Few born before this century doesn't know a sweet little girl who sang "What a Beautiful Jasmine Flower" at Beijing 2008 Olympics Preview in Athens?

Nine years later, Zhang Miaoke has grown up and become a 14-year old happy young lady. One day Miaoke visited a restaurant and ordered hand-pulled noodle dish. Amazed by the remarkable noodle-pulling art, she asked the noodle-maker to teach her some tricks. Later, she posted her noodle-pulling photo on weibo, yet this light-hearted post attracted a large quantity of verbal abuse and sexual harassment from some sexually depressed and mentally distorted male cyber users.

She was very upset and plead the administration of the social network to do something for a healthier online environment.

She received no response from the administration but a harsh scold from a middle-aged male cyber user called Kai-fu Lee who labeled the young lady as a dictator trying to suppress the "freedom of expression".

Lee used to be a Taiwan-born-American (his current nationality is unknown), once headed Microsoft China and Google China and presently lives in Beijing and operates a dodge IT company (we say "dodge" because a lot of people have raised a lot of questions about the true nature of his business).

In fact, Kai-fu Lee has always been a controversial figure in China. When he jumped from Microsoft to Google, he was accused by his former employer of failing to fulfil the contract; when he published his autobiography, he was accused by some well-informed fellows of fabricating his academic credentials and personal stories.
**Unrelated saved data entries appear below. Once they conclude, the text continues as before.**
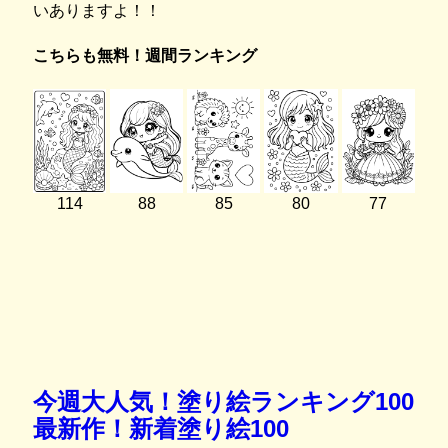
いありますよ！！
こちらも無料！週間ランキング
114
88
85
80
77
今週大人気！塗り絵ランキング100
最新作！新着塗り絵100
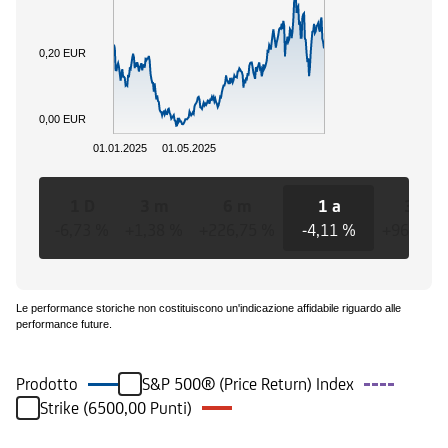
0,20 EUR
0,00 EUR
01.01.2025
01.05.2025
1 D
3 m
6 m
1 a
3 a
-6,73 %
+1,38 %
+226,75 %
-4,11 %
+96,55 
Le performance storiche non costituiscono un'indicazione affidabile riguardo alle
performance future.
Prodotto
S&P 500® (Price Return) Index
Strike (6500,00 Punti)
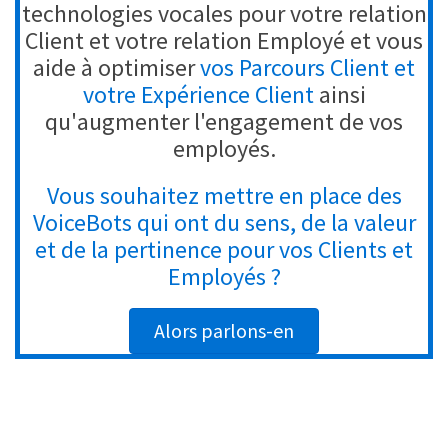
technologies vocales pour votre relation
Client et votre relation Employé et vous
aide à optimiser
vos Parcours Client et
votre Expérience Client
ainsi
qu'augmenter l'engagement de vos
employés.
Vous souhaitez mettre en place des
VoiceBots qui ont du sens, de la valeur
et de la pertinence pour vos Clients et
Employés ?
Alors parlons-en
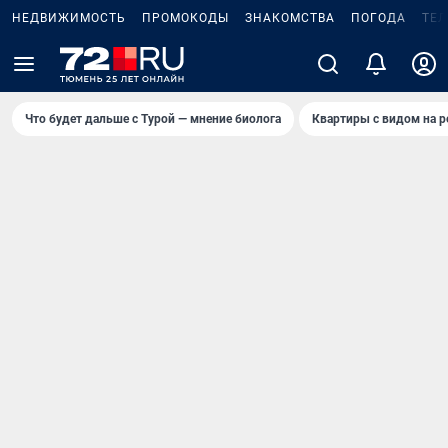
НЕДВИЖИМОСТЬ
ПРОМОКОДЫ
ЗНАКОМСТВА
ПОГОДА
ТЕ
Что будет дальше с Турой — мнение биолога
Квартиры с видом на р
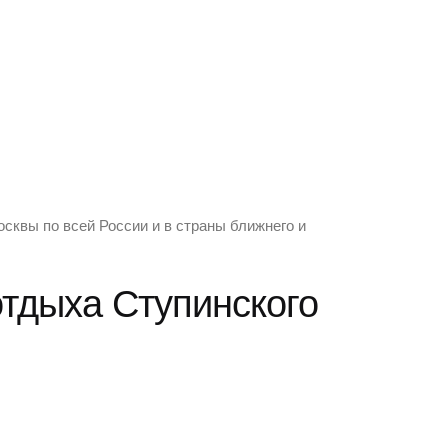
осквы по всей России и в страны ближнего и
отдыха Ступинского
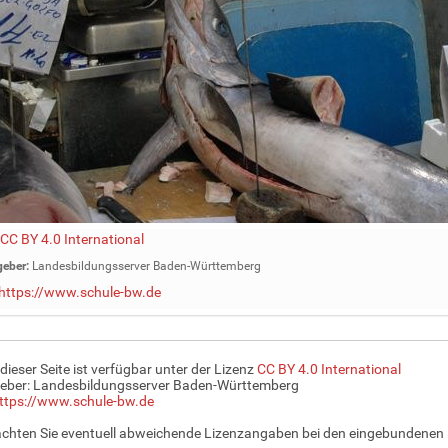
CC BY 4.0 International
eber:
Landesbildungsserver Baden-Württemberg
https://www.schule-bw.de
 dieser Seite ist verfügbar unter der Lizenz
CC BY 4.0 International
eber: Landesbildungsserver Baden-Württemberg
ttps://www.schule-bw.de
achten Sie eventuell abweichende Lizenzangaben bei den eingebundenen 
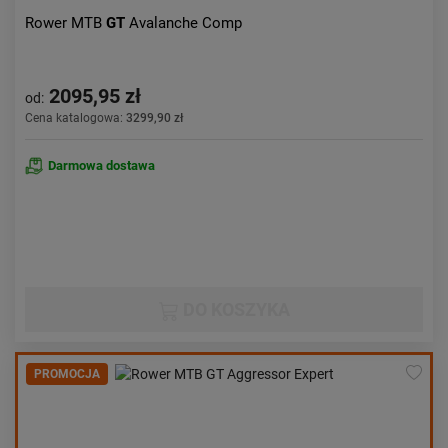
Rower MTB
GT
Avalanche Comp
2095,95 zł
od:
Cena katalogowa:
3299,90 zł
Darmowa dostawa
DO KOSZYKA
PROMOCJA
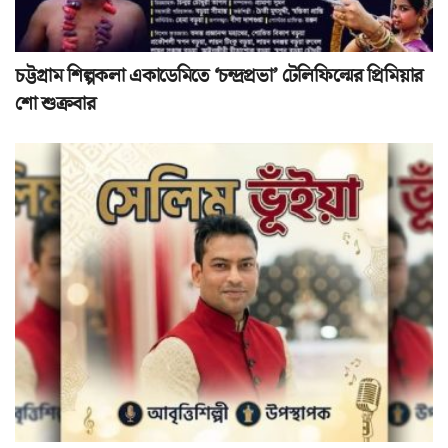
চট্টগ্রাম শিল্পকলা একাডেমিতে ‘চন্দ্রপ্রভা’ টেলিফিল্মের প্রিমিয়ার
শো শুক্রবার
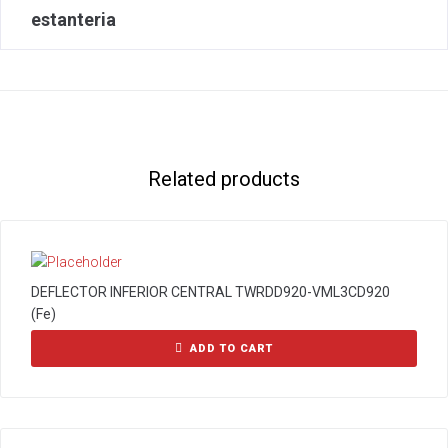
estanteria
Related products
DEFLECTOR INFERIOR CENTRAL TWRDD920-VML3CD920
(Fe)
ADD TO CART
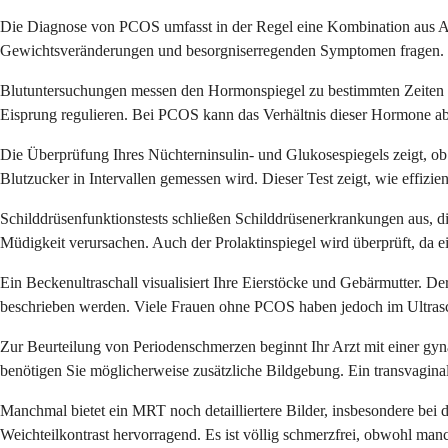
Die Diagnose von PCOS umfasst in der Regel eine Kombination aus An
Gewichtsveränderungen und besorgniserregenden Symptomen fragen. Die
Blutuntersuchungen messen den Hormonspiegel zu bestimmten Zeiten Ih
Eisprung regulieren. Bei PCOS kann das Verhältnis dieser Hormone ab
Die Überprüfung Ihres Nüchterninsulin- und Glukosespiegels zeigt, ob I
Blutzucker in Intervallen gemessen wird. Dieser Test zeigt, wie effizie
Schilddrüsenfunktionstests schließen Schilddrüsenerkrankungen aus
Müdigkeit verursachen. Auch der Prolaktinspiegel wird überprüft, da 
Ein Beckenultraschall visualisiert Ihre Eierstöcke und Gebärmutter. De
beschrieben werden. Viele Frauen ohne PCOS haben jedoch im Ultrasc
Zur Beurteilung von Periodenschmerzen beginnt Ihr Arzt mit einer g
benötigen Sie möglicherweise zusätzliche Bildgebung. Ein transvaginaler
Manchmal bietet ein MRT noch detailliertere Bilder, insbesondere be
Weichteilkontrast hervorragend. Es ist völlig schmerzfrei, obwohl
When grilled by the public, he was forced to admit that he was not an associated professor at the age of 26 and he was never studied with US President Barack Obama at the college as he claimed in his book.

Supposedly to betray and to lie have already become his second nature therefore Kai-fu Lee can be extremely flexible with truth and feels no trouble at twisting the concept of "freedom of expression" into something that could be loosely interpreted as "freedom of cyber bullying and sexually harassment and child molestation."C


Zhang Miaoke in traditional Chinese dress

A news for Kai-fu Lee, former chief of Microsoft China and Google China: Cyber bullying and underage sexual harassment could face jail time

China's cyber community strongly condemns Kai-fu Lee's shameless defence of online sexual assessment against 14-year old Lin Miaoke. We can hardly understand what's in Lee's dirty mind, since he also has two young daughters himself.

"Online bullies could face up to three years in prison under proposed new cyber laws," reported Radio New Zealand.

The laws will also make it a crime for anyone who sends or post offensive messages.

Here is further information for Kai-fu Lee:

Some Laws against cyberstalking and cyberbullying are enacted in the United States. For example, the Arkansas law contains a section titled “Unlawful computerized communications” that makes it a crime to send a message via email or other computerized communication system that uses obscene, lewd, or profane language, with the intent to frighten, intimidate, threaten, abuse, or harass another person.

In April 2009, the Megan Meier Cyberbullying Prevention Act (H.R. 1966) was introduced in the U.S. Congress. The act would make it a federal crime to “intimidate, harass, or cause substantial emotional distress to another person, using electronic means to support severe, repeated and hostile behaviour.”